── ENTRIES SHOWN
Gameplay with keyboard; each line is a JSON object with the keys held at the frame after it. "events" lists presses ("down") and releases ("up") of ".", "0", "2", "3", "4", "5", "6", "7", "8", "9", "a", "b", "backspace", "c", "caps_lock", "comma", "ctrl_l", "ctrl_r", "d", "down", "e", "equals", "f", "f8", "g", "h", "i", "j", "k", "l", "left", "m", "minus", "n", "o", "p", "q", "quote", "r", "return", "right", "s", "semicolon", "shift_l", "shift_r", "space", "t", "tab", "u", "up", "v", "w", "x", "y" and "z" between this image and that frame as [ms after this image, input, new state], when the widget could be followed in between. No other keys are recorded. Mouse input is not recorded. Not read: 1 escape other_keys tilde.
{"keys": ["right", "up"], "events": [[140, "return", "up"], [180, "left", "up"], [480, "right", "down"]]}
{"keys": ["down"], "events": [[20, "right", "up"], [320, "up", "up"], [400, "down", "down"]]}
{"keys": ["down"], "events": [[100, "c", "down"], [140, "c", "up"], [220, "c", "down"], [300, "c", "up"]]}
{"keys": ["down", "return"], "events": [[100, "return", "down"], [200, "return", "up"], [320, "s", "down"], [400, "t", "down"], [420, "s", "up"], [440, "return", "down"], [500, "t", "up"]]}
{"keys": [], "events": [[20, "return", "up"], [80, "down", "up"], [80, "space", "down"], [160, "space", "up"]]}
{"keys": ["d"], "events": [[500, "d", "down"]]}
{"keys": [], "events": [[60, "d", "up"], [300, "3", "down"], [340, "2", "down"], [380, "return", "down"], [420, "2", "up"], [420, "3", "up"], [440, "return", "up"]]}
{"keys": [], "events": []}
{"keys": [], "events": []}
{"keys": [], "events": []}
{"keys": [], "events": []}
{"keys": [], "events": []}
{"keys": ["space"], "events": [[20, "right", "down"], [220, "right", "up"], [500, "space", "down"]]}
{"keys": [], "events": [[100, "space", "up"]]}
────
_TASK DETAILS_. Every record above needs to be returned in full, exactly.

_WRITTEN RESPONSE_.
Gameplay with keyboard; each line is a JSON object with the keys held at the frame after it. "events" lists presses ("down") and releases ("up") of ".", "0", "2", "3", "4", "5", "6", "7", "8", "9", "a", "b", "backspace", "c", "caps_lock", "comma", "ctrl_l", "ctrl_r", "d", "down", "e", "equals", "f", "f8", "g", "h", "i", "j", "k", "l", "left", "m", "minus", "n", "o", "p", "q", "quote", "r", "return", "right", "s", "semicolon", "shift_l", "shift_r", "space", "t", "tab", "u", "up", "v", "w", "x", "y" and "z" between this image and that frame as [ms after this image, input, new state], when the widget could be followed in between. No other keys are recorded. Mouse input is not recorded. Not read: 1 escape other_keys tilde.
{"keys": ["right", "up"], "events": [[140, "return", "up"], [180, "left", "up"], [480, "right", "down"]]}
{"keys": ["down"], "events": [[20, "right", "up"], [320, "up", "up"], [400, "down", "down"]]}
{"keys": ["down"], "events": [[100, "c", "down"], [140, "c", "up"], [220, "c", "down"], [300, "c", "up"]]}
{"keys": ["down", "return"], "events": [[100, "return", "down"], [200, "return", "up"], [320, "s", "down"], [400, "t", "down"], [420, "s", "up"], [440, "return", "down"], [500, "t", "up"]]}
{"keys": [], "events": [[20, "return", "up"], [80, "down", "up"], [80, "space", "down"], [160, "space", "up"]]}
{"keys": ["d"], "events": [[500, "d", "down"]]}
{"keys": [], "events": [[60, "d", "up"], [300, "3", "down"], [340, "2", "down"], [380, "return", "down"], [420, "2", "up"], [420, "3", "up"], [440, "return", "up"]]}
{"keys": [], "events": []}
{"keys": [], "events": []}
{"keys": [], "events": []}
{"keys": [], "events": []}
{"keys": [], "events": []}
{"keys": ["space"], "events": [[20, "right", "down"], [220, "right", "up"], [500, "space", "down"]]}
{"keys": [], "events": [[100, "space", "up"]]}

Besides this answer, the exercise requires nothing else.